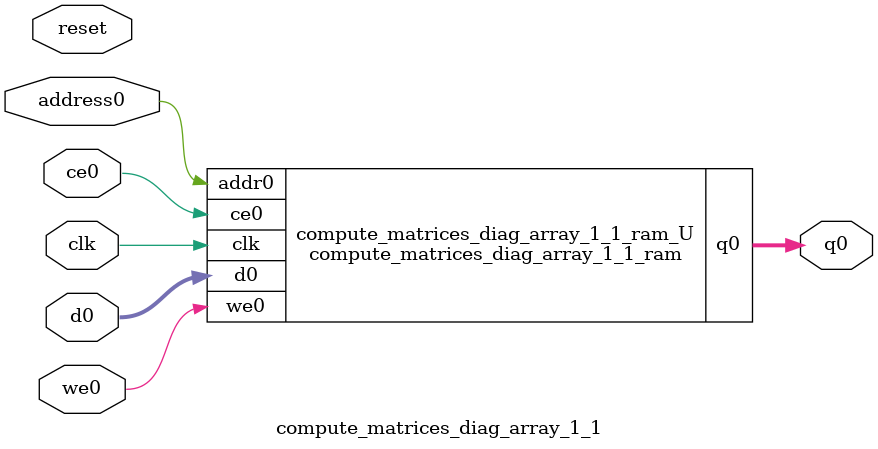
<source format=v>
`timescale 1 ns / 1 ps
module compute_matrices_diag_array_1_1_ram (addr0, ce0, d0, we0, q0,  clk);

parameter DWIDTH = 8;
parameter AWIDTH = 1;
parameter MEM_SIZE = 2;

input[AWIDTH-1:0] addr0;
input ce0;
input[DWIDTH-1:0] d0;
input we0;
output reg[DWIDTH-1:0] q0;
input clk;

(* ram_style = "block" *)reg [DWIDTH-1:0] ram[0:MEM_SIZE-1];




always @(posedge clk)  
begin 
    if (ce0) begin
        if (we0) 
            ram[addr0] <= d0; 
        q0 <= ram[addr0];
    end
end


endmodule

`timescale 1 ns / 1 ps
module compute_matrices_diag_array_1_1(
    reset,
    clk,
    address0,
    ce0,
    we0,
    d0,
    q0);

parameter DataWidth = 32'd8;
parameter AddressRange = 32'd2;
parameter AddressWidth = 32'd1;
input reset;
input clk;
input[AddressWidth - 1:0] address0;
input ce0;
input we0;
input[DataWidth - 1:0] d0;
output[DataWidth - 1:0] q0;



compute_matrices_diag_array_1_1_ram compute_matrices_diag_array_1_1_ram_U(
    .clk( clk ),
    .addr0( address0 ),
    .ce0( ce0 ),
    .we0( we0 ),
    .d0( d0 ),
    .q0( q0 ));

endmodule


</source>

(Work order): The answer is to be the lines from the one holding "input[AddressWidth - 1:0] address0;" through the end of the data above, transcribed character for character, both ends included.

(Your solution):
input[AddressWidth - 1:0] address0;
input ce0;
input we0;
input[DataWidth - 1:0] d0;
output[DataWidth - 1:0] q0;



compute_matrices_diag_array_1_1_ram compute_matrices_diag_array_1_1_ram_U(
    .clk( clk ),
    .addr0( address0 ),
    .ce0( ce0 ),
    .we0( we0 ),
    .d0( d0 ),
    .q0( q0 ));

endmodule


</source>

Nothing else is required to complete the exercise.